IVP and Index Ventures co-led the round with equal investments and were joined by Atomico.
Perhaps even more impressive than the valuation and the size of the check is the company’s accelerating revenues. Supercell earned $179 million last quarter, including $104 million in pure profit. It earned $100 million last year, and is on track to earn at least $800 million this year, and perhaps even a billion dollars. The company earns $2.4 million per day.
It’s a far cry from Zynga, a once golden jewel of the gaming industry that currently trades for a third of its opening day IPO price due to declining revenues. The company had approached a billion dollars in revenue four years after its 2007 founding, but saw earnings continually plummet since mid-2012 as public interest in its games wanes.
As Supercell’s CEO Ilkka Paananen explains to Forbes, Supercell focuses more on the fun of the game than the revenue it will earn. “It really is that simple–just design something great, something that users love,” Paananen told the publication. It is known for celebrating failure, or more exactly, “the learning that comes from failure,” Paananen told Forbes. Whenever a game fails to make it to market, the entire company celebrates with a champagne toast, discusses what went wrong and what they can do better.
Another unique approach the company takes is the cellular game design model. Each game is built by a cellular team that reportedly has no autocratic leader by design.
Though the Finnish company currently has only two titles, Clash of Clans and Hay Day, they’re immensely popular at 8.5 million daily players who each play an average of 10 minutes every day. Supercell’s usage numbers are actually lower than Zynga’s, proving the company has more effective monetization of its base.
With the kind of profitable revenue Supercell has been raking in, it doesn’t really need the cash. It took the money and ran in order to pay off early investors, reward its employees, and avoid going public, at least for a while.

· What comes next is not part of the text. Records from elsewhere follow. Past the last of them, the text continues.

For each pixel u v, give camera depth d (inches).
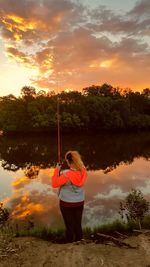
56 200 615.2
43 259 184.5
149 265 175.0
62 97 3378.4
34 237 226.4
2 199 629.0
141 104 4101.9
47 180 882.1
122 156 1446.9
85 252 190.7
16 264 180.1
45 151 1731.1
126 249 195.3
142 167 1085.1
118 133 3277.6
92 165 1157.7
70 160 204.4
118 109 3597.4
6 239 211.3
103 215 486.6
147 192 677.9
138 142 2199.8
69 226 206.8
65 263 179.5
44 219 470.6
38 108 3257.9
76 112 3326.8
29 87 3440.0
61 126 3228.3
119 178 871.7
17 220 452.8
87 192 685.3
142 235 219.3
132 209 309.6
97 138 2650.1
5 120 3253.0
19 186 788.0
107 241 210.2
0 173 1034.7
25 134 3198.8
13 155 1574.8
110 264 176.6
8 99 3499.0
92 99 3501.5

All shareholders, including Accel Partners who invested $12 million at a $52.3 million valuation, as well as employees sold 16.7 percent of their holdings to the new investors. Everyone walked away with some cash in their pockets, not just the executives and early investors.

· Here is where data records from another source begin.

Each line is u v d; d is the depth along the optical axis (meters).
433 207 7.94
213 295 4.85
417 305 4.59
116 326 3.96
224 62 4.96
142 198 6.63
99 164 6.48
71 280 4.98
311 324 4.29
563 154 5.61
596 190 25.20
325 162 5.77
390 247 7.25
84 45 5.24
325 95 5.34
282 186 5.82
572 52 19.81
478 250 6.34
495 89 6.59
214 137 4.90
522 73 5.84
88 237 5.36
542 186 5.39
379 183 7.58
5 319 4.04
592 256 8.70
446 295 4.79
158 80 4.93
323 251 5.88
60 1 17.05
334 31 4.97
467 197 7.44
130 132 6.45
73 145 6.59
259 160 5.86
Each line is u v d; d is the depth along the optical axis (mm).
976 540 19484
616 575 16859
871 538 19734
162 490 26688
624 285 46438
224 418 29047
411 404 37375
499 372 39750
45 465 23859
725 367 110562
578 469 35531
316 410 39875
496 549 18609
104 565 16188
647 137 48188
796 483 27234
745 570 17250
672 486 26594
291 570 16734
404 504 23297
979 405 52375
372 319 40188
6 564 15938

Supercell plans to live up to its $770 million valuation. It strives to become the Pixar of mobile games, and plans to expand into Asia in the next three years to give billion-dollar Japanese companies GREE and DeNA a run for their money.
Supercell’s investors are certainly confident they can do it.
“…Staggering customer traction, revenue growth and profitability were not the main reasons we invested in Supercell,” explained Index Ventures Neil Rimer on his blog. “We have seen impressive numbers before– granted none quite as impressive as these — but what we found uniquely compelling was the way in which Ilkka Paananen and his team had managed to deliver two incredibly popular games which were showing no telltale signs of declining engagement, with such limited resources. … From our point of view, the Supercell rocket still has a long way to go. We believe it will be one of the companies that will leave a lasting mark on its industry….”
Supercell is proving that the Finnish market still has some impressive startups to deliver, despite the tumble of Nokia that has created a vacuum in the region. Rovio, another Finnish company, was a popular gaming entity with its popular title Angry Birds, and continues to offer a great degree of relevance in the market. Supercell is just another example of the region’s vitality. VCs are betting that its fast growth trajectory is only the beginning of a long journey to come.